Aujourd’hui directeur de l’éthique et de la conformité au sein de Dassault Systèmes, Emmanuel Dupic a eu une carrière riche et multiple. Pour la LJA, il explique ce qui l’a conduit des prétoires à l’entreprise, en passant par les cabinets ministériels. Portrait.

C’est dans la Sarthe, au Mans, qu’Emmanuel Dupic a grandi. Ses parents ne sont pas juristes, son père est policier et sa mère aide-soignante, mais il est le petit-fils d’Arlette Dupic, l’une des premières femmes magistrates de France, agrégée de droit, pour le parcours de laquelle il a une sorte de fascination. L’histoire de sa grand-mère et aussi celle de son grand-père, figure de la Résistance, membre après-guerre des services secrets (DST), le conduisent vers les bancs de la fac de droit, après un baccalauréat scientifique. Il s’oriente d’abord vers le droit public car il souhaite rejoindre l’administration et passe le concours d’inspecteur du Trésor public, mais, rapidement, il s’ennuie à l’École des Finances publiques et comprend que ce n’est pas sa voie. Un an plus tard, il tente l’École nationale de la magistrature.

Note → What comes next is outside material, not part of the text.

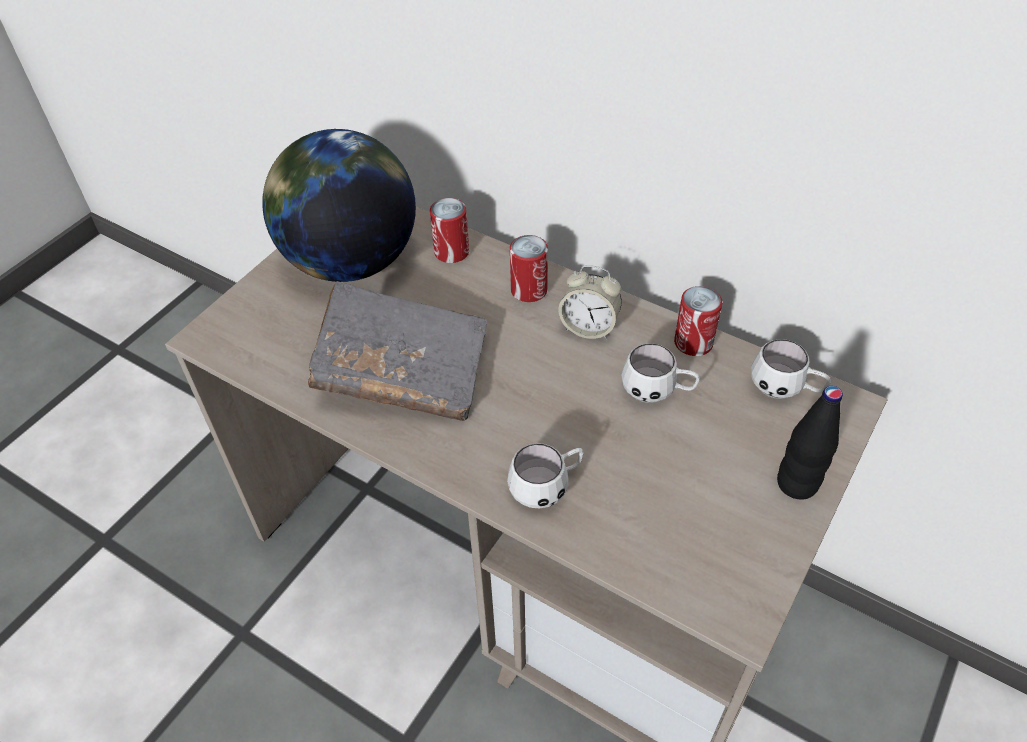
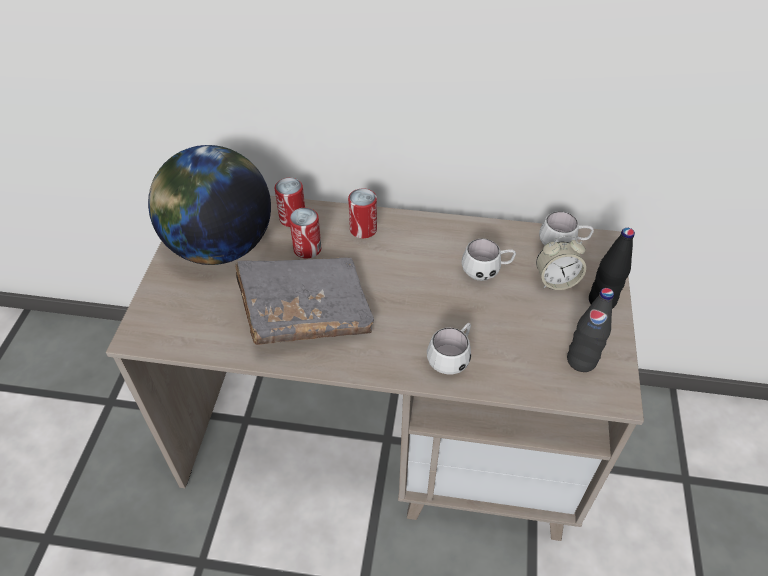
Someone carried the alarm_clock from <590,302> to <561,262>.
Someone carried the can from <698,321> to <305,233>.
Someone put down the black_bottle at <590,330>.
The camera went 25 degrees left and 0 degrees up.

Ce sera donc Bordeaux, puis Paris, avec deux ans de stage passionnant. « À l’occasion de mon stage de juge d’instruction, J’ai rencontré Joseph Joffo, l’auteur du fameux livre « Un sac de billes », à l’occasion d’une affaire, et j’ai eu l’occasion de rencontrer Christine Deviers-Joncour dans le cadre de l’affaire Roland Dumas », se rappelle-t-il. C’est lors de ce stage qu’il est attrapé par le droit pénal. C’est l’époque des grandes affaires politico-financières, et l’idée d’une justice qui s’applique à tous plaît au jeune auditeur, qui prend son premier poste comme substitut du procureur au parquet de Metz en Lorraine.

Prétoires et ministères

Quatre ans à Metz durant lesquels il gravit les échelons hiérarchiques pour prendre la tête de la section financière. On le remarque à Paris. Michèle Alliot-Marie et Jean-Marie Bockel, qui sont tous deux nommés à la Chancellerie, l’y appellent. Il restera un peu plus d’un an comme conseiller ministériel, chargé des affaires européennes et de la coopération judiciaire. Il siège alors au sein du conseil de la justice et des affaires intérieures et, même s’il perd un peu de vue le terrain, il a l’opportunité de mieux comprendre comment travaille la justice hors de nos frontières.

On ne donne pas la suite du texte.